Taiwan votes amid economic surge fueled by semiconductor success

 Taiwanese voters will head to the polls on Saturday for an election that takes place amid an economic landscape buoyed by a “tailwind” generated by several years of growth, primarily driven by semiconductor exports.

According to estimates by investment firm Natixis, the island’s GDP growth rate is expected to reach 2.9 percent in 2024, rebounding from 1.2 percent in 2023, when semiconductor exports were reduced and overseas investments by Taiwanese companies increased.

“Whoever wins the elections will have the wind in their favor because I think these two things will go better in 2024,” said Alicia García-Herrero, the Natixis chief economist for Asia-Pacific.

“The semiconductor cycle is recovering, and there is the whole issue of demand for artificial intelligence. So, I think whoever wins will have that in their favor at least in 2024,” the teacher at Sun Yat-sen University in Taiwan told EFE.

During Tsai Ing-wen’s presidency, Taiwan experienced economic growth above its potential, even amid the worst moments of the pandemic.

The GDP expanded at an annual average of 4.2 percent between 2020 and 2022, peaking at 6.6 percent in 2021, with exports reaching over $446 billion.

China’s share in these exports decreased, dropping from 40 percent between 2016 and 2019 to 35 percent in 2023.

Natixis figures also indicate a decline in Taiwan’s direct investment in China, falling from 65 percent during the Kuomintang years (2008-2016) to 34 percent for 2016–2023.
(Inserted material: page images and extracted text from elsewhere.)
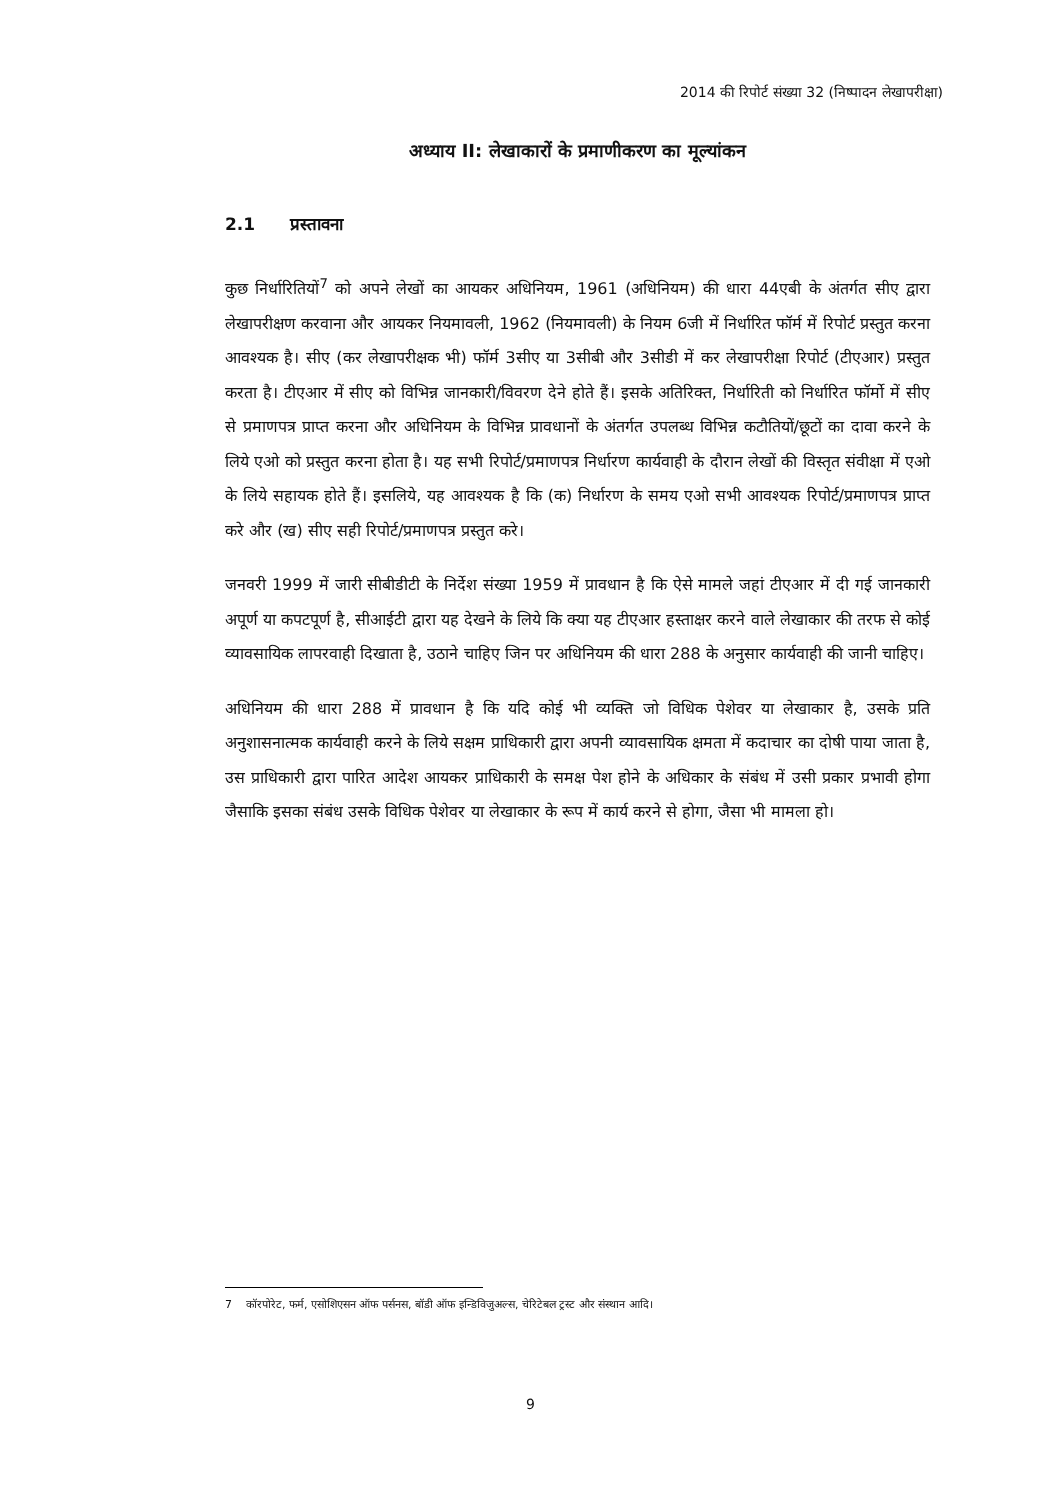2014 की रिपोर्ट संख्या 32 (निष्पादन लेखापरीक्षा)
अध्याय II: लेखाकारों के प्रमाणीकरण का मूल्यांकन
2.1 प्रस्तावना
कुछ निर्धारितियों<sup>7</sup> को अपने लेखों का आयकर अधिनियम, 1961 (अधिनियम) की धारा 44एबी के अंतर्गत सीए द्वारा लेखापरीक्षण करवाना और आयकर नियमावली, 1962 (नियमावली) के नियम 6जी में निर्धारित फॉर्म में रिपोर्ट प्रस्तुत करना आवश्यक है। सीए (कर लेखापरीक्षक भी) फॉर्म 3सीए या 3सीबी और 3सीडी में कर लेखापरीक्षा रिपोर्ट (टीएआर) प्रस्तुत करता है। टीएआर में सीए को विभिन्न जानकारी/विवरण देने होते हैं। इसके अतिरिक्त, निर्धारिती को निर्धारित फॉर्मो में सीए से प्रमाणपत्र प्राप्त करना और अधिनियम के विभिन्न प्रावधानों के अंतर्गत उपलब्ध विभिन्न कटौतियों/छूटों का दावा करने के लिये एओ को प्रस्तुत करना होता है। यह सभी रिपोर्ट/प्रमाणपत्र निर्धारण कार्यवाही के दौरान लेखों की विस्तृत संवीक्षा में एओ के लिये सहायक होते हैं। इसलिये, यह आवश्यक है कि (क) निर्धारण के समय एओ सभी आवश्यक रिपोर्ट/प्रमाणपत्र प्राप्त करे और (ख) सीए सही रिपोर्ट/प्रमाणपत्र प्रस्तुत करे।
जनवरी 1999 में जारी सीबीडीटी के निर्देश संख्या 1959 में प्रावधान है कि ऐसे मामले जहां टीएआर में दी गई जानकारी अपूर्ण या कपटपूर्ण है, सीआईटी द्वारा यह देखने के लिये कि क्या यह टीएआर हस्ताक्षर करने वाले लेखाकार की तरफ से कोई व्यावसायिक लापरवाही दिखाता है, उठाने चाहिए जिन पर अधिनियम की धारा 288 के अनुसार कार्यवाही की जानी चाहिए।
अधिनियम की धारा 288 में प्रावधान है कि यदि कोई भी व्यक्ति जो विधिक पेशेवर या लेखाकार है, उसके प्रति अनुशासनात्मक कार्यवाही करने के लिये सक्षम प्राधिकारी द्वारा अपनी व्यावसायिक क्षमता में कदाचार का दोषी पाया जाता है, उस प्राधिकारी द्वारा पारित आदेश आयकर प्राधिकारी के समक्ष पेश होने के अधिकार के संबंध में उसी प्रकार प्रभावी होगा जैसाकि इसका संबंध उसके विधिक पेशेवर या लेखाकार के रूप में कार्य करने से होगा, जैसा भी मामला हो।
7 कॉरपोरेट, फर्म, एसोशिएसन ऑफ पर्सनस, बॉडी ऑफ इन्डिविजुअल्स, चेरिटेबल ट्रस्ट और संस्थान आदि।
9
For García-Herrero, the reduced dependence on China is a global trend rather than a policy directive from the ruling Democratic Progressive Party (DPP).

“People insist that these are political issues, and I also believe that the rest of the world is not investing as much in China as before. The change occurred, especially with Trump and the trade war. They see that exporting from China is going to be very expensive, so they leave,” said the economist.

During recent decades, and especially in the pandemic years, the spearhead of Taiwanese economic growth has been the semiconductor industry, which together represents around 15 percent of the island’s GDP.

The island is key to the supply chains of some of the world’s leading technology firms.

In 2022 alone, the more than 300 companies in the sector operating in Taiwan earned some $156 billion in revenues, 18.5 percent more than the previous year, according to figures from the Association of the Taiwanese Semiconductor Industry (TSIA).

One of the main architects of the growth has been semiconductor makers like Taiwan Semiconductor Manufacturing Company (TSMC), the largest producer of chips in the world.

TSMC had a turnover of $75.88 billion, a 33.5 percent year-on-year increase in the US currency.

According to Natixis estimates, despite a slowdown in the industry’s performance in 2023 due to excess semiconductor and tech product inventory worldwide, a resurgence is expected in 2024 as global demand recovers.

While the incoming president will inherit a resilient economy with low unemployment, high consumption levels, and fiscal space, García-Herrero said uncertainties existed in long-term foreign investments due to “geopolitical risk” related to a potential conflict with China.

“All investors are afraid of investing long-term in Taiwan because of the geopolitical risk… The economy is going a little better, but direct investment means that these people invest for 20 years, and of course, they tell you no, that in 20 years you don’t know what will become of Taiwan,” warned the economist.